El silencio puede ser el gran hilo de las relaciones humanas. Más que parlamentos, miramientos. El duelo que agobia a los protagonistas de “Después de Lucía” es un dolor sin palabras, una experiencia común e incomunicable. El genio del director radica precisamente ahí, en la capacidad de mostrar esa intimidad hermética. El enigma de la vida no puede ser resuelto. El arte del asombro no esclarece. Los personajes de Michel Franco son tan incapaces para entender los resortes de su existencia como lo somos nosotros, al verlos en la pantalla. El enfermero que acompaña las últimas horas de los enfermos es un hombre roto. ¿Por qué? No lo sabemos. Él tampoco. ¿A dónde lo lleva su fractura? No lo podemos imaginar.
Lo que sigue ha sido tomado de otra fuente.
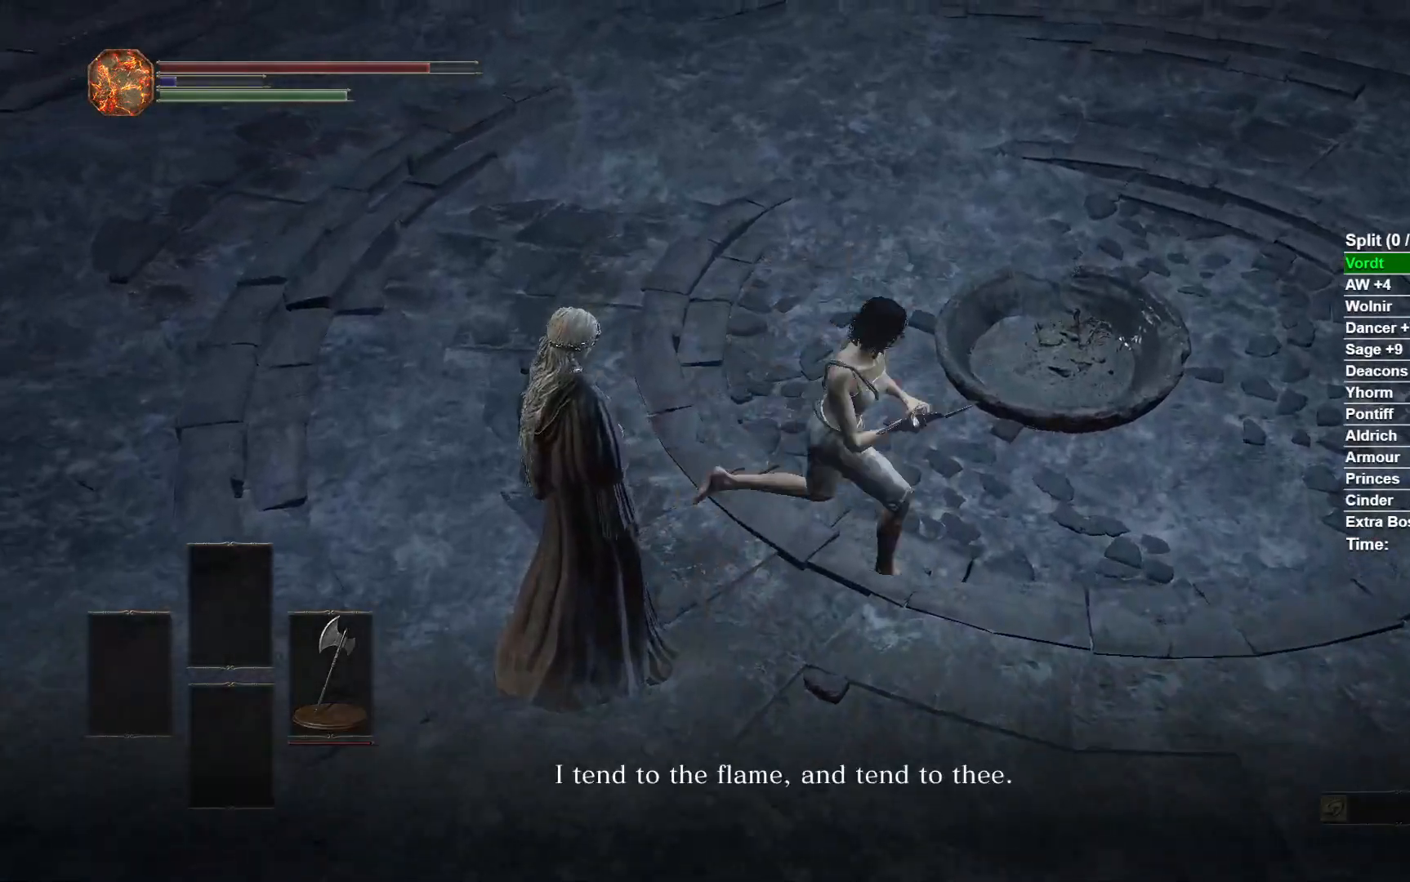
{"buttons": [], "left_stick": "center", "right_stick": "center", "events": [[17, "A", "up"], [100, "A", "down"], [117, "left_stick", "center"], [150, "A", "up"], [250, "A", "down"], [300, "A", "up"], [383, "A", "down"], [467, "A", "up"]]}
“Las hijas de Abril” es el retrato de tres mujeres. Una niña a punto de ser madre; su hermana sumergida en una densa depresión y una abuela que se resiste a envejecer. Abril, interpretada magistralmente por Emma Suárez, ha regresado a Puerto Vallarta para acompañar a su hija en el parto. La vida que aparece cimbra ese tenso equilibrio de las distancias y los silencios. No sabemos cuándo se separaron ni por qué. Escuchamos solamente a Valeria preguntarle a su madre: “¿cuánto tiempo te vas a quedar?” Quiero ayudarte, le responde Abril. En ese intercambio se abre un abismo. Es un abismo que apenas se insinúa. El frágil triángulo femenino se manifiesta y no se explica. Es un pozo impenetrable. En esa sutileza de lo que no es declarado está la riqueza del cine de Michel Franco.
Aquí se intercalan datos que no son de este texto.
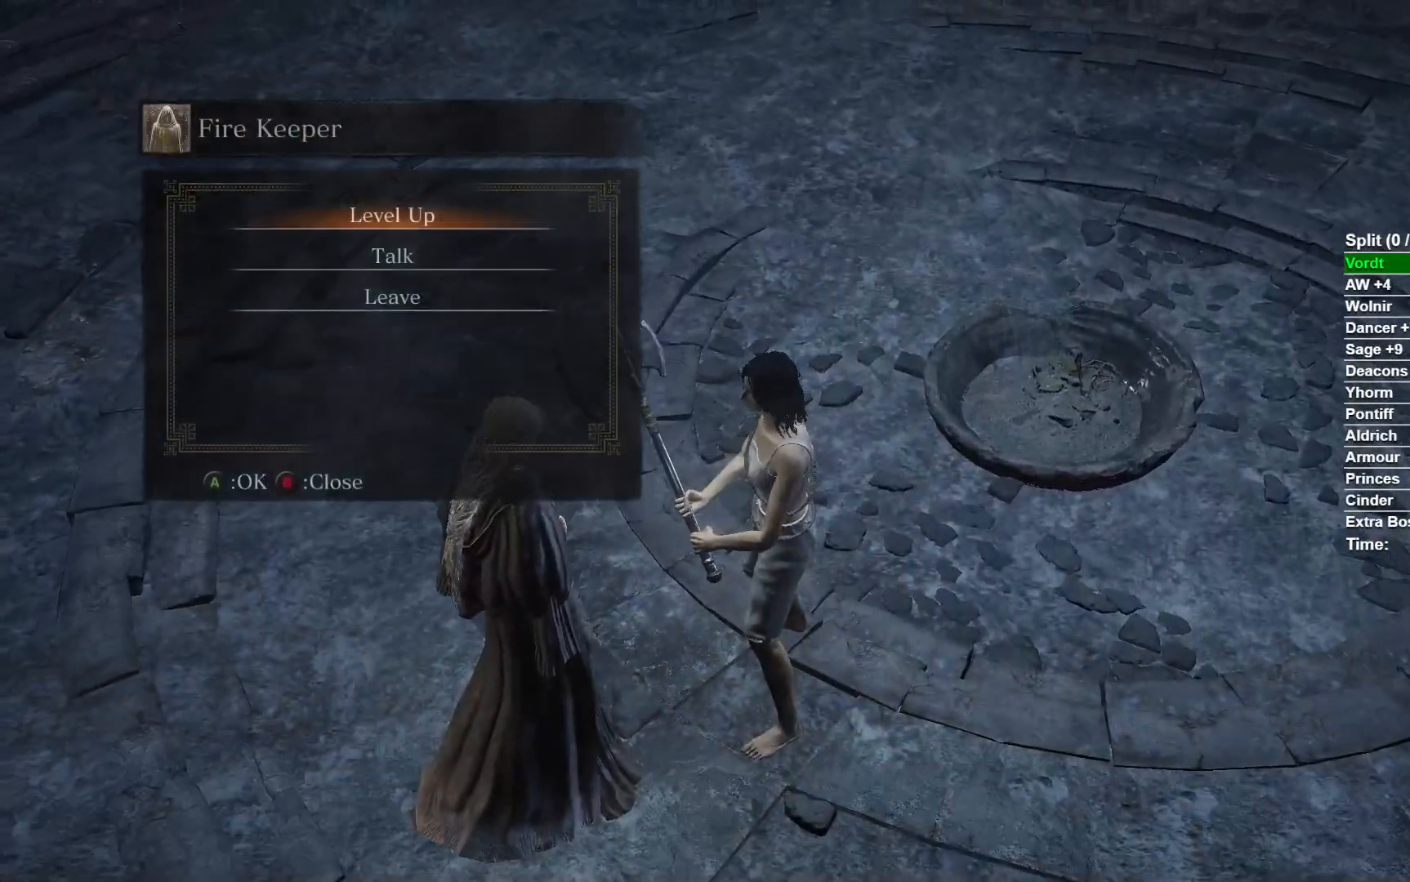
{"buttons": ["A"], "left_stick": "center", "right_stick": "center", "events": [[50, "A", "down"], [117, "A", "up"], [200, "A", "down"], [267, "A", "up"], [350, "A", "down"], [400, "A", "up"], [483, "A", "down"]]}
La cámara en la nuca de los actores, el micrófono atento a la respiración, la mirada puesta en las rutinas. Los rotros casi siempre inexpresivos, la conversación casi siempre insustancial. Pistas de las ocultaciones que nos forman y nos destruyen, de los hábitos que nos salvan y nos pierden. Si no se escucha música en las películas de Franco es porque no hay trampa en ellas. La manipulación de los cineastas se cuela normalmente por el oído. Se oprime un botón y se provoca la lágrima en el espectador, se apachurra otro y se acelera el ritmo cardiaco de la sala. No hay artilugio en las cintas de Michel ranco. El silencio es la banda sonora de su filmografía porque su cine no pretende dirigirnos. No es un discurso que emita un juicio sobre los personajes, que condene o elogie. El director no nos impone un veredicto porque no lo emite. Hacerlo es imposible cuando se aborda el universo de las emociones. El cine de Franco es un atisbo de lo oculto. Su ojo retrata el enredo de emociones que han permanecido enterradas por años y que de pronto estallan, ese pasado que es siempre misterio, esa complejidad que no tiene raíz primaria.